We need serious funding and a different mindset to kick start an international news network.On the NTA International channel,transmitting from Lagos, you hear the news anchor trying to speak in an accent that is nothing like Nigerian. A mixure of British/Yoruba/Mexican accent!

I like you blog.

DO said...

This is to thank you all for your kind comments, truly appreciated.

Nonesuch: Merci beacoup
Jaja: Perhaps, I would cite that as sure way forward. However, starting is one thing, maintaining a high standard is another.

loomnie: Good to have you here. Next time try the answer: ." but DHL is ver big here. They deliver on branded donkeys."
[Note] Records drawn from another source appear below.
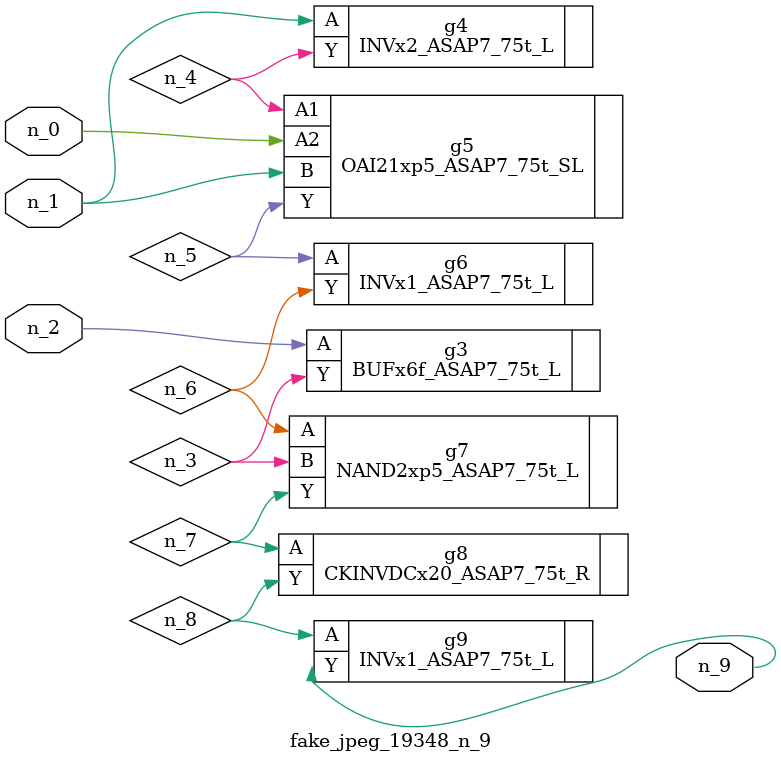
<source format=v>
module fake_jpeg_19348_n_9 (n_0, n_2, n_1, n_9);

input n_0;
input n_2;
input n_1;

output n_9;

wire n_3;
wire n_4;
wire n_8;
wire n_6;
wire n_5;
wire n_7;

BUFx6f_ASAP7_75t_L g3 ( 
.A(n_2),
.Y(n_3)
);

INVx2_ASAP7_75t_L g4 ( 
.A(n_1),
.Y(n_4)
);

OAI21xp5_ASAP7_75t_SL g5 ( 
.A1(n_4),
.A2(n_0),
.B(n_1),
.Y(n_5)
);

INVx1_ASAP7_75t_L g6 ( 
.A(n_5),
.Y(n_6)
);

NAND2xp5_ASAP7_75t_L g7 ( 
.A(n_6),
.B(n_3),
.Y(n_7)
);

CKINVDCx20_ASAP7_75t_R g8 ( 
.A(n_7),
.Y(n_8)
);

INVx1_ASAP7_75t_L g9 ( 
.A(n_8),
.Y(n_9)
);


endmodule
</source>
modupsy: Shows us that information and education are two different things and both are lacking when it comes to what people know about Africa in general, not to mention Nigeria specifically

NIMMO: Nice one. I wonder what will cure this ignorance.

Sandrine: Could not agree with you more on points made and thanks for your kind comments. Ever had people speak English slower or louder because the assume it would help you understand them better?

ASW: Thanks for kind comments. You should have said that you flew down on the wings of the Great Voodoo Vulture which our ancestors trained over decades to ferry Nigerian monarchy and their entourage of witchdoctors to foreign lands. Its now been commercialised as part of the ongoing World Bank privatisation agenda.

nneoma said...

"he proceeded to tell an audience filled with two hundred people that he had no respect for Africans and that if Africans had done anything to fix their continent that people like him would not have invest his time in helping us sort our problems out."

Who is this rockstar who said this? Just wondering - i think i would be stunned by this statement more than that of the girl who wanted to know if you live in huts or something.

anyway, i enjoyed the retrojive....i look forward to more.